Aim of the exercise →
Please copy out the data below, replacing every "Viviana Nunes" with "Viviana N." and leaving everything else unchanged.
____________
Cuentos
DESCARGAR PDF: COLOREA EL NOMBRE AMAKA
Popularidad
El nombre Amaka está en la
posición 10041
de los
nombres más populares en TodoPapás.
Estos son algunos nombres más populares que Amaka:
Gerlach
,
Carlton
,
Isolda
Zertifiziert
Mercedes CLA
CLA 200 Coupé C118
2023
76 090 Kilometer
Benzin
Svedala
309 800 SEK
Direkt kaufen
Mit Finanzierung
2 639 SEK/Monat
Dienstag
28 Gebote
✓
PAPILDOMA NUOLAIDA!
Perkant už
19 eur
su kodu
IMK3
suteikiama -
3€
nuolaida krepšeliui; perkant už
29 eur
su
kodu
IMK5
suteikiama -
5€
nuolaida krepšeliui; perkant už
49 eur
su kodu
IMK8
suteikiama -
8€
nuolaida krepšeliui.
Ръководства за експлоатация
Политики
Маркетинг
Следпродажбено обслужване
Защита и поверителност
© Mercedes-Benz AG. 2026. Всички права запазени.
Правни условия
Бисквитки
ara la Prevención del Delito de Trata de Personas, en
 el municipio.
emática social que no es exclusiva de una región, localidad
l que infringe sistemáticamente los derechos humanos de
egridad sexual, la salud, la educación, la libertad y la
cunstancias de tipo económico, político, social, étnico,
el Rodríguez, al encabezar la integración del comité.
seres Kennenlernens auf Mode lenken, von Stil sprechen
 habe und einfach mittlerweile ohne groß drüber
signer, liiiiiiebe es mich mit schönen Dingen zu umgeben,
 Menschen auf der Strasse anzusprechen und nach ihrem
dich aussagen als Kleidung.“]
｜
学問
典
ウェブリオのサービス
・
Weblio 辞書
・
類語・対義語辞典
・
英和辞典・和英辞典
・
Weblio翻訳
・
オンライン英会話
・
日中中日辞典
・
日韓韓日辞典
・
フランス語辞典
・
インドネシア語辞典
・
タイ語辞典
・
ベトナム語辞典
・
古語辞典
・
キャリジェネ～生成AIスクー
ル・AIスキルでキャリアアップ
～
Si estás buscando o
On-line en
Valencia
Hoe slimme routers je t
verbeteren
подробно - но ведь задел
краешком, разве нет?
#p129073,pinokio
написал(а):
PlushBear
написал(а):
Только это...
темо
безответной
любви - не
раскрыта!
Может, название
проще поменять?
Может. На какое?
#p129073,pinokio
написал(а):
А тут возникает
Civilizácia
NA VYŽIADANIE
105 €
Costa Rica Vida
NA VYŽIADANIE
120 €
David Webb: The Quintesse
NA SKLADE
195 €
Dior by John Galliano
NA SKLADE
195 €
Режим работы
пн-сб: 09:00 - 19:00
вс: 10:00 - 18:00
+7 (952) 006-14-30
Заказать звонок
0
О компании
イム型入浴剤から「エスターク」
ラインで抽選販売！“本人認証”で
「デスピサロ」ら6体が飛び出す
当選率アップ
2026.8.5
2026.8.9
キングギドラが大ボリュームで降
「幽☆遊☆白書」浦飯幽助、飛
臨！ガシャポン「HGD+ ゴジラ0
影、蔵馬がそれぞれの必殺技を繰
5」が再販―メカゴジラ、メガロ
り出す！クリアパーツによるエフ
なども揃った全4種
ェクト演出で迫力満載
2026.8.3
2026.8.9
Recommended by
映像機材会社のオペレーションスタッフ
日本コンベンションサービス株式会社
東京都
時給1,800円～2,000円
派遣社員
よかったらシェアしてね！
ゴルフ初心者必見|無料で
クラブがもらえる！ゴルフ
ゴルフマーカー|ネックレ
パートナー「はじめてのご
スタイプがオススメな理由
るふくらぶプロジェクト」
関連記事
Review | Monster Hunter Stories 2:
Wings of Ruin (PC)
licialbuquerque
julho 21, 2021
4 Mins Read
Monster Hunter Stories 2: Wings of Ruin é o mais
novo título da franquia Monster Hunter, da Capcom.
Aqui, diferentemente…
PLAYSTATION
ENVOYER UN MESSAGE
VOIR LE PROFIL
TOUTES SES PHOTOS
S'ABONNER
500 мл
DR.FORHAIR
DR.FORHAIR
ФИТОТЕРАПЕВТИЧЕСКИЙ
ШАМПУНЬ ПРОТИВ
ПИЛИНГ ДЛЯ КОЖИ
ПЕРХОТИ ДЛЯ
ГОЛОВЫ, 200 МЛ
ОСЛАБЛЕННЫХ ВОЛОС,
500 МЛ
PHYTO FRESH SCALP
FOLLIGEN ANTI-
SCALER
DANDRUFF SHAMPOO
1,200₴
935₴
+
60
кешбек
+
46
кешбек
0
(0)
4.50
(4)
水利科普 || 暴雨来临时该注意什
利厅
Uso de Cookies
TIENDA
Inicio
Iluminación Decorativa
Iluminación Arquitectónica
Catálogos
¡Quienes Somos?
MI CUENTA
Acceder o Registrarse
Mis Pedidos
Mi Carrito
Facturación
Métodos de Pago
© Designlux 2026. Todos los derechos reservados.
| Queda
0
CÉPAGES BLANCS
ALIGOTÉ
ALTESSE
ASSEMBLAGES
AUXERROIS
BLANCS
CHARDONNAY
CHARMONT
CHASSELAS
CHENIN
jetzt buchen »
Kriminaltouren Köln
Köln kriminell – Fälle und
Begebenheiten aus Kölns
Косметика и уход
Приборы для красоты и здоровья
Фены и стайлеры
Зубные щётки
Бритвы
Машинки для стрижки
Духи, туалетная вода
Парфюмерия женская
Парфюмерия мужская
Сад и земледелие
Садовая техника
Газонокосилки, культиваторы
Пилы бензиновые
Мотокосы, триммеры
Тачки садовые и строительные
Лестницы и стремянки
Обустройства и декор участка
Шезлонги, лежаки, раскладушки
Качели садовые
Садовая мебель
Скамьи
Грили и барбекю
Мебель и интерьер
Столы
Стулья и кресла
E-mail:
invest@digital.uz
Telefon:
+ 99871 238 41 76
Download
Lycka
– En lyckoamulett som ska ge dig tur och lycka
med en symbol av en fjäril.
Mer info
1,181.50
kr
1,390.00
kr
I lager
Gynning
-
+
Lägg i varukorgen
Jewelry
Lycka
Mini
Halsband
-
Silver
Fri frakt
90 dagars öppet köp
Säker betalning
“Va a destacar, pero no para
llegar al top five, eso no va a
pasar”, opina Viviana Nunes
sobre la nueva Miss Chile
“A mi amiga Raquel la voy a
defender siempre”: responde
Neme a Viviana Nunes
____________
Written response →
Cuentos
DESCARGAR PDF: COLOREA EL NOMBRE AMAKA
Popularidad
El nombre Amaka está en la
posición 10041
de los
nombres más populares en TodoPapás.
Estos son algunos nombres más populares que Amaka:
Gerlach
,
Carlton
,
Isolda
Zertifiziert
Mercedes CLA
CLA 200 Coupé C118
2023
76 090 Kilometer
Benzin
Svedala
309 800 SEK
Direkt kaufen
Mit Finanzierung
2 639 SEK/Monat
Dienstag
28 Gebote
✓
PAPILDOMA NUOLAIDA!
Perkant už
19 eur
su kodu
IMK3
suteikiama -
3€
nuolaida krepšeliui; perkant už
29 eur
su
kodu
IMK5
suteikiama -
5€
nuolaida krepšeliui; perkant už
49 eur
su kodu
IMK8
suteikiama -
8€
nuolaida krepšeliui.
Ръководства за експлоатация
Политики
Маркетинг
Следпродажбено обслужване
Защита и поверителност
© Mercedes-Benz AG. 2026. Всички права запазени.
Правни условия
Бисквитки
ara la Prevención del Delito de Trata de Personas, en
 el municipio.
emática social que no es exclusiva de una región, localidad
l que infringe sistemáticamente los derechos humanos de
egridad sexual, la salud, la educación, la libertad y la
cunstancias de tipo económico, político, social, étnico,
el Rodríguez, al encabezar la integración del comité.
seres Kennenlernens auf Mode lenken, von Stil sprechen
 habe und einfach mittlerweile ohne groß drüber
signer, liiiiiiebe es mich mit schönen Dingen zu umgeben,
 Menschen auf der Strasse anzusprechen und nach ihrem
dich aussagen als Kleidung.“]
｜
学問
典
ウェブリオのサービス
・
Weblio 辞書
・
類語・対義語辞典
・
英和辞典・和英辞典
・
Weblio翻訳
・
オンライン英会話
・
日中中日辞典
・
日韓韓日辞典
・
フランス語辞典
・
インドネシア語辞典
・
タイ語辞典
・
ベトナム語辞典
・
古語辞典
・
キャリジェネ～生成AIスクー
ル・AIスキルでキャリアアップ
～
Si estás buscando o
On-line en
Valencia
Hoe slimme routers je t
verbeteren
подробно - но ведь задел
краешком, разве нет?
#p129073,pinokio
написал(а):
PlushBear
написал(а):
Только это...
темо
безответной
любви - не
раскрыта!
Может, название
проще поменять?
Может. На какое?
#p129073,pinokio
написал(а):
А тут возникает
Civilizácia
NA VYŽIADANIE
105 €
Costa Rica Vida
NA VYŽIADANIE
120 €
David Webb: The Quintesse
NA SKLADE
195 €
Dior by John Galliano
NA SKLADE
195 €
Режим работы
пн-сб: 09:00 - 19:00
вс: 10:00 - 18:00
+7 (952) 006-14-30
Заказать звонок
0
О компании
イム型入浴剤から「エスターク」
ラインで抽選販売！“本人認証”で
「デスピサロ」ら6体が飛び出す
当選率アップ
2026.8.5
2026.8.9
キングギドラが大ボリュームで降
「幽☆遊☆白書」浦飯幽助、飛
臨！ガシャポン「HGD+ ゴジラ0
影、蔵馬がそれぞれの必殺技を繰
5」が再販―メカゴジラ、メガロ
り出す！クリアパーツによるエフ
なども揃った全4種
ェクト演出で迫力満載
2026.8.3
2026.8.9
Recommended by
映像機材会社のオペレーションスタッフ
日本コンベンションサービス株式会社
東京都
時給1,800円～2,000円
派遣社員
よかったらシェアしてね！
ゴルフ初心者必見|無料で
クラブがもらえる！ゴルフ
ゴルフマーカー|ネックレ
パートナー「はじめてのご
スタイプがオススメな理由
るふくらぶプロジェクト」
関連記事
Review | Monster Hunter Stories 2:
Wings of Ruin (PC)
licialbuquerque
julho 21, 2021
4 Mins Read
Monster Hunter Stories 2: Wings of Ruin é o mais
novo título da franquia Monster Hunter, da Capcom.
Aqui, diferentemente…
PLAYSTATION
ENVOYER UN MESSAGE
VOIR LE PROFIL
TOUTES SES PHOTOS
S'ABONNER
500 мл
DR.FORHAIR
DR.FORHAIR
ФИТОТЕРАПЕВТИЧЕСКИЙ
ШАМПУНЬ ПРОТИВ
ПИЛИНГ ДЛЯ КОЖИ
ПЕРХОТИ ДЛЯ
ГОЛОВЫ, 200 МЛ
ОСЛАБЛЕННЫХ ВОЛОС,
500 МЛ
PHYTO FRESH SCALP
FOLLIGEN ANTI-
SCALER
DANDRUFF SHAMPOO
1,200₴
935₴
+
60
кешбек
+
46
кешбек
0
(0)
4.50
(4)
水利科普 || 暴雨来临时该注意什
利厅
Uso de Cookies
TIENDA
Inicio
Iluminación Decorativa
Iluminación Arquitectónica
Catálogos
¡Quienes Somos?
MI CUENTA
Acceder o Registrarse
Mis Pedidos
Mi Carrito
Facturación
Métodos de Pago
© Designlux 2026. Todos los derechos reservados.
| Queda
0
CÉPAGES BLANCS
ALIGOTÉ
ALTESSE
ASSEMBLAGES
AUXERROIS
BLANCS
CHARDONNAY
CHARMONT
CHASSELAS
CHENIN
jetzt buchen »
Kriminaltouren Köln
Köln kriminell – Fälle und
Begebenheiten aus Kölns
Косметика и уход
Приборы для красоты и здоровья
Фены и стайлеры
Зубные щётки
Бритвы
Машинки для стрижки
Духи, туалетная вода
Парфюмерия женская
Парфюмерия мужская
Сад и земледелие
Садовая техника
Газонокосилки, культиваторы
Пилы бензиновые
Мотокосы, триммеры
Тачки садовые и строительные
Лестницы и стремянки
Обустройства и декор участка
Шезлонги, лежаки, раскладушки
Качели садовые
Садовая мебель
Скамьи
Грили и барбекю
Мебель и интерьер
Столы
Стулья и кресла
E-mail:
invest@digital.uz
Telefon:
+ 99871 238 41 76
Download
Lycka
– En lyckoamulett som ska ge dig tur och lycka
med en symbol av en fjäril.
Mer info
1,181.50
kr
1,390.00
kr
I lager
Gynning
-
+
Lägg i varukorgen
Jewelry
Lycka
Mini
Halsband
-
Silver
Fri frakt
90 dagars öppet köp
Säker betalning
“Va a destacar, pero no para
llegar al top five, eso no va a
pasar”, opina Viviana N.
sobre la nueva Miss Chile
“A mi amiga Raquel la voy a
defender siempre”: responde
Neme a Viviana N.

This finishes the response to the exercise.